En resumen, la ilusión estaría en creer que se puede proceder en dos tiempos o etapas: primero, una
unión ecuménica orientada a conquistar la independencia, que haría abstracción de las oposiciones
entre intereses sociales antagonistas, y sólo después, una vez conquistada la independencia, una
confrontación en torno a las cuestiones sociales entre los "hermanos" de ayer. Hay que evitar
absolutamente la ilusión de una gran familia o de una comunidad soldada, preservada de toda
conflictualidad interna. Las oposiciones sociales deben emerger desde el interior mismo del
combate por el reconocimiento de los derechos nacionales a partir de hoy mismo.

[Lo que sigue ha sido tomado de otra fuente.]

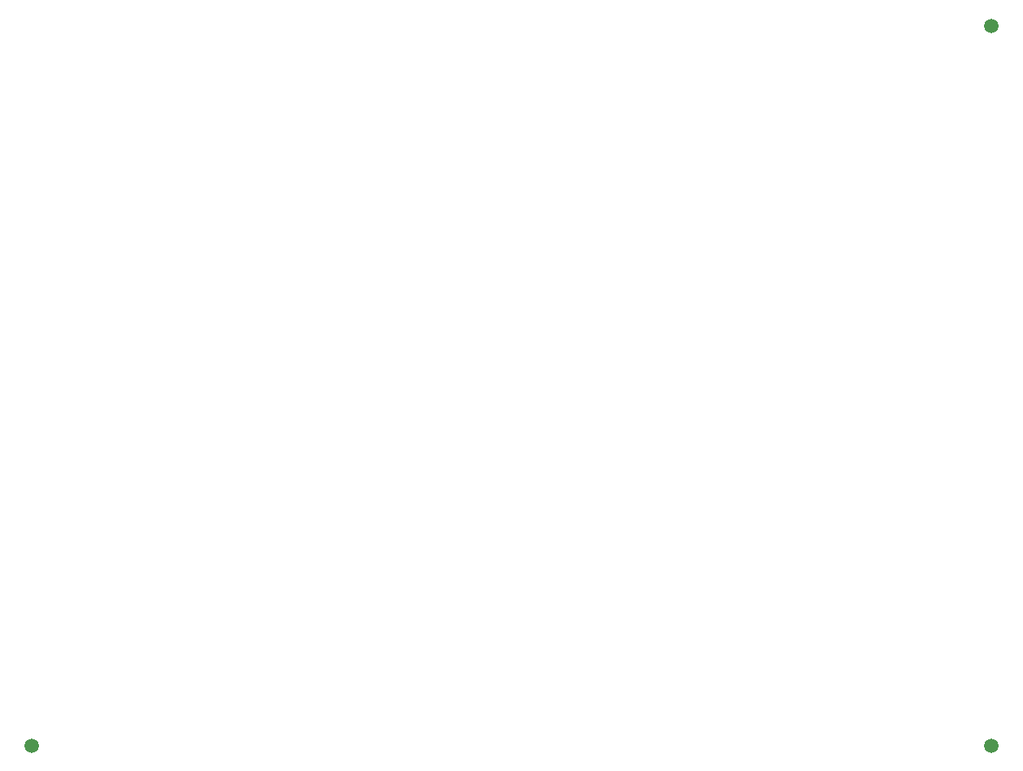
<source format=gbr>
G04 #@! TF.GenerationSoftware,KiCad,Pcbnew,7.0.6-7.0.6~ubuntu22.04.1*
G04 #@! TF.CreationDate,2023-07-18T11:05:32+02:00*
G04 #@! TF.ProjectId,YABR_Bot,59414252-5f42-46f7-942e-6b696361645f,1.0*
G04 #@! TF.SameCoordinates,Original*
G04 #@! TF.FileFunction,Other,ECO1*
%FSLAX46Y46*%
G04 Gerber Fmt 4.6, Leading zero omitted, Abs format (unit mm)*
G04 Created by KiCad (PCBNEW 7.0.6-7.0.6~ubuntu22.04.1) date 2023-07-18 11:05:32*
%MOMM*%
%LPD*%
G01*
G04 APERTURE LIST*
%ADD10C,1.500000*%
G04 APERTURE END LIST*
D10*
G04 #@! TO.C,FID3*
X125000000Y-22000000D03*
G04 #@! TD*
G04 #@! TO.C,FID2*
X125000000Y-97000000D03*
G04 #@! TD*
G04 #@! TO.C,FID1*
X25000000Y-97000000D03*
G04 #@! TD*
M02*

</source>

3- ¿Cuál sería entonces vuestra alternativa? ¿Qué otra Europa podemos concebir (al menos
como horizonte) desde el imaginario de las políticas de lo común?
Hay que abrir desde hoy mismo la perspectiva de una Federación democrática de los pueblos
europeos por parte de aquellos que combaten para conquistar el reconocimiento de sus derechos
nacionales. Tal y como lo supo ver Castoriadis en 1992, una federación de este tipo no podría ser
democrática más que a condición de ser una Federación de unidades políticas autogobernadas.
Es decir, por un lado, el principio de la autonomía implica el derecho de toda comunidad nacional a
organizarse según la forma política que desee, incluyendo la del Estado-nación. Pero, por otro lado,
este mismo principio de autonomía, que es válido para toda colectividad humana, implica la
superación del imaginario del Estado-nación y la reabsorción de la nación en una comunidad más
vasta, que englobe en último término a la humanidad entera. Un común encerrado en fronteras
nacionales no es un verdadero común: cualquiera que sea su escala y carácter (político o
socioeconómico), lo común está necesariamente abierto al exterior y esta apertura debe
manifestarse por la preocupación de integrar sus relaciones con las otras sociedades en su propio
funcionamiento interno.
Hay que insistir en este punto: el imaginario del Estado-nación no es un imaginario alternativo al
neoliberalismo. Si tal imaginario, lejos de haberse diluido, se ha visto en gran medida reforzado en
estos últimos años, se debe en primer lugar a la "maquinaria político-burocrática" que constituye la
Unión Europea. El impasse actual viene del hecho de que, como decía Castoriadis, ciertos pueblos
ya constituidos en Estados quieren volver a la soberanía nacional-estatal, mientras que los otros
están preocupados sobre todo por la idea de llegar a constituirse en una forma estatal
"independiente", sin importar el coste ni el contenido. Pero la competencia entre soberanías, lejos
de debilitar la lógica del neoliberalismo, no hace sino alimentarla y reforzarla.